#### Text block:
┏━━

Why court denied Durban principal's alleged killers bail
Durban - One of the three men accused of killing retired Chatsworth principal Gona Pillay was on parole for an armed robbery conviction at the time of the murder.
A Chatsworth magistrate, Steven Meyer, was told on Wednesday during a court hearing that Fred Boy Msomi, 24, would have completed his parole next January. Msomi, Basil Underhill, 24, and his relative, Braveman Underhill, 24, were denied bail.
Meyer said he found no exceptional circumstances to grant them bail.
Pillay, 66, and her husband, Loga, 68, were attacked in their home in Silverglen, Chatsworth, on September 20.
Basil, from uMbumbulu, was an intern estate agent from Pam Golding Properties in eManzimtoti and was tasked with selling the Pillays’ home.

┗━━

#### Study material:
┏━━

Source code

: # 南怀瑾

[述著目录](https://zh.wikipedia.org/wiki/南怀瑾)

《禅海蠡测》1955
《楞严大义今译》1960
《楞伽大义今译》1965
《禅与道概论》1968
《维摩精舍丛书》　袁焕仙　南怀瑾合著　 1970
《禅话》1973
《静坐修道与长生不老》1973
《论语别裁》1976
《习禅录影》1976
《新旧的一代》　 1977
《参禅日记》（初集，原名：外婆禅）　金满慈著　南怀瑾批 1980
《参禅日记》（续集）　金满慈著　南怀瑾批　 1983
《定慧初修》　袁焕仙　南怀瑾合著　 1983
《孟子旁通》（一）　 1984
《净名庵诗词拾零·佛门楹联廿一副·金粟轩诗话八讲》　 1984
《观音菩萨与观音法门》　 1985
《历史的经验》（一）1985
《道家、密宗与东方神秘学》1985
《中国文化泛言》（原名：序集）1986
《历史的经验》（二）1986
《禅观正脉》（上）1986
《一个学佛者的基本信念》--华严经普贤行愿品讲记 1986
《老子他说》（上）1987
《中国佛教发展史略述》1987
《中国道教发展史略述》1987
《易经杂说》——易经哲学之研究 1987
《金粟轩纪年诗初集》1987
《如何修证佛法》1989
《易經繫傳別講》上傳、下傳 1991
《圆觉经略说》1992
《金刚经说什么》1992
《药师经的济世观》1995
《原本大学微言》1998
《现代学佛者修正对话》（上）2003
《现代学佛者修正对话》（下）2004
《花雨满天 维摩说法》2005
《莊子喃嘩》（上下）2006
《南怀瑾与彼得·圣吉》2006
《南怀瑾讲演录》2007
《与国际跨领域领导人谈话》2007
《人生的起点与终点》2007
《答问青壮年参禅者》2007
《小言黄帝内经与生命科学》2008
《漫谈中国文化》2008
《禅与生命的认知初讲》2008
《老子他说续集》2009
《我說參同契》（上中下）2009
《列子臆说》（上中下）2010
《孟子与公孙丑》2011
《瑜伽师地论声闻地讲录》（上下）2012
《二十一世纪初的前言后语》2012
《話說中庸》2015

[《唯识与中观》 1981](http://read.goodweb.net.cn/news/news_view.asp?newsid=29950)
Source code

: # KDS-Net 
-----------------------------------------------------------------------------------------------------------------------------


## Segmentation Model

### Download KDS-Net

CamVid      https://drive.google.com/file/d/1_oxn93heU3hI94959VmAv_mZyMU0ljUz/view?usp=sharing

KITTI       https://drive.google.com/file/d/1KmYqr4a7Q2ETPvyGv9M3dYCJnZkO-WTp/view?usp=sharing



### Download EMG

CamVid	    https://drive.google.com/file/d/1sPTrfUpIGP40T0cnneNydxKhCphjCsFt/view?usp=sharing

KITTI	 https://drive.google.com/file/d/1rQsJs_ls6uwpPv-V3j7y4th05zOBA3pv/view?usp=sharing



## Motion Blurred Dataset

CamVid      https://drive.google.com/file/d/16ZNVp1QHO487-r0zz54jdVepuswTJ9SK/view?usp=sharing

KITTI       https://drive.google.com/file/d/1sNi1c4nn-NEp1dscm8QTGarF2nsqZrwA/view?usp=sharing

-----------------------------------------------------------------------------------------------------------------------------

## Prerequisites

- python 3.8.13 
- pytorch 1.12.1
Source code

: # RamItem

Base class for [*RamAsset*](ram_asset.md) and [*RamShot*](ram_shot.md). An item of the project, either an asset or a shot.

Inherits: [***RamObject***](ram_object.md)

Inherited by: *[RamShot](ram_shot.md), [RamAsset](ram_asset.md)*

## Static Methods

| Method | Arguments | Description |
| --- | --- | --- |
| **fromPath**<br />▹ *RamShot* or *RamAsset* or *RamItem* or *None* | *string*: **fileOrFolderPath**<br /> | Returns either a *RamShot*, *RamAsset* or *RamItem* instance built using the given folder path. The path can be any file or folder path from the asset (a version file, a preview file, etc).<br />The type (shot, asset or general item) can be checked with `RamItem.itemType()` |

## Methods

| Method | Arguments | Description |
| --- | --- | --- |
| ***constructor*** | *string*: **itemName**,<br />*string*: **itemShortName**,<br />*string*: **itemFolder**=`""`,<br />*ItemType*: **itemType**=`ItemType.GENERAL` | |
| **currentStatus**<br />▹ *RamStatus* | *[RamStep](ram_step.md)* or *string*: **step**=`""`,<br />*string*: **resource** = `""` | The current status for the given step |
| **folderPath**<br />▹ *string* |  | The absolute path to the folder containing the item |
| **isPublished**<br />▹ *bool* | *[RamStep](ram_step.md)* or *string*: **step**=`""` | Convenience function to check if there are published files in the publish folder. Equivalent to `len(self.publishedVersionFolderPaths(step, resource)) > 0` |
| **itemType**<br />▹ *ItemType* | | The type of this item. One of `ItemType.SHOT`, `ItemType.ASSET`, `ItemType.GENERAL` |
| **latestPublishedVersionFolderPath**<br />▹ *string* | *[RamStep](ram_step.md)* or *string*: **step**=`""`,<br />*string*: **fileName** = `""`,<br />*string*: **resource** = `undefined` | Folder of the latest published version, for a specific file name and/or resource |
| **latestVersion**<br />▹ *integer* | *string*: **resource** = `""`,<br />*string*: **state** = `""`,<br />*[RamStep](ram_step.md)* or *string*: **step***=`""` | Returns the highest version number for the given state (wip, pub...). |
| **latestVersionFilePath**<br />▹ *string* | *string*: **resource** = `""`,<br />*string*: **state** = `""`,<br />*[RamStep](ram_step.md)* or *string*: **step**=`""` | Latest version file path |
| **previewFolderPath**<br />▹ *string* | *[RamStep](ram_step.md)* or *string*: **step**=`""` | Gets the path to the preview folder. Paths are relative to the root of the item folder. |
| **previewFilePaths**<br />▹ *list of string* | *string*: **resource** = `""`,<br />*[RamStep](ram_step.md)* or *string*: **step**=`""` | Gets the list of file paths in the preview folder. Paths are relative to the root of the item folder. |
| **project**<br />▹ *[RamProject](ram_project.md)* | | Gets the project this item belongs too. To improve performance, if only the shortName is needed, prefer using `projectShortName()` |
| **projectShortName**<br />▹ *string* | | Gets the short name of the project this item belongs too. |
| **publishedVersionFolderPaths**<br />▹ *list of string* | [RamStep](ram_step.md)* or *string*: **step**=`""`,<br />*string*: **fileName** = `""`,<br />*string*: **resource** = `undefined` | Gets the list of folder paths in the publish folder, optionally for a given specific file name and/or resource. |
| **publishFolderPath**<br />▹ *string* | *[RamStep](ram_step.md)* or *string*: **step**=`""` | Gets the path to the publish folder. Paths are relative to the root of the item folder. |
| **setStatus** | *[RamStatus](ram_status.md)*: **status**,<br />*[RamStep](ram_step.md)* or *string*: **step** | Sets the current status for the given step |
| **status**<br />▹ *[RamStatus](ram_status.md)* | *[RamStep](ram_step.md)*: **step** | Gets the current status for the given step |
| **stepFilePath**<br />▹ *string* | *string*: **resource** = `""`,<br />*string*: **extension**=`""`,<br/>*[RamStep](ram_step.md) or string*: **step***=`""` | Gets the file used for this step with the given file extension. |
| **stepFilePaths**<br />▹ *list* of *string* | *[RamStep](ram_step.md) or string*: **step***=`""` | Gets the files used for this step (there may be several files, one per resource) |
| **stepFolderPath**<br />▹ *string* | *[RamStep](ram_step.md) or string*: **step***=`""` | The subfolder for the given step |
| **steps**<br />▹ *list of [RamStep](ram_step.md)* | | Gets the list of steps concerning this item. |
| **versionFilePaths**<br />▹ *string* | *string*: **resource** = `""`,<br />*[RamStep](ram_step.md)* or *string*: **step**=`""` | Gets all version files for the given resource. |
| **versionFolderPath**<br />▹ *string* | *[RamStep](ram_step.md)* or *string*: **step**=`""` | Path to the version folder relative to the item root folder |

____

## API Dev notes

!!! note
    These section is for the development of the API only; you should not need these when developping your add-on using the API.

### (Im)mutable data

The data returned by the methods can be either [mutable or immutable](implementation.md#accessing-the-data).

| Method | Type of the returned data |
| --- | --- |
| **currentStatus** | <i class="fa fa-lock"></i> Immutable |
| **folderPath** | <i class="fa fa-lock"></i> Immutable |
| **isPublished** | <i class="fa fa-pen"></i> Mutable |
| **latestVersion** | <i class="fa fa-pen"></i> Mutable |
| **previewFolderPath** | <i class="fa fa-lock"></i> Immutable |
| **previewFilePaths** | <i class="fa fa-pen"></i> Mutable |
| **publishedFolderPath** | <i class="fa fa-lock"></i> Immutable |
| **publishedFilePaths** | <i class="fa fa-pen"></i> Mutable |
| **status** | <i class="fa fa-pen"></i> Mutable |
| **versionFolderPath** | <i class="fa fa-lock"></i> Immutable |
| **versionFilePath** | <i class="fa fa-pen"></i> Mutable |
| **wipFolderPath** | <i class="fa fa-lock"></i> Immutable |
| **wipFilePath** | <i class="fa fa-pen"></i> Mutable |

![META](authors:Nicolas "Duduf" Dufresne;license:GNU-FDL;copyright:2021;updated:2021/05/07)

┗━━

#### Task instructions:
Do these statements agree with the report on the bail denial? Answer yes or no for each and quote the deciding words from the report. (a) One of the accused was on parole for an armed robbery conviction when the murder took place. (b) The magistrate found exceptional circumstances that justified bail for one of the accused. (c) Basil Underhill was an intern estate agent assigned to sell the Pillays’ home.

#### Answer to this task:
(a) Yes: "One of the three men accused of killing retired Chatsworth principal Gona Pillay was on parole for an armed robbery conviction at the time of the murder."
(b) No: "Meyer said he found no exceptional circumstances to grant them bail."
(c) Yes: "Basil, from uMbumbulu, was an intern estate agent from Pam Golding Properties in eManzimtoti and was tasked with selling the Pillays’ home."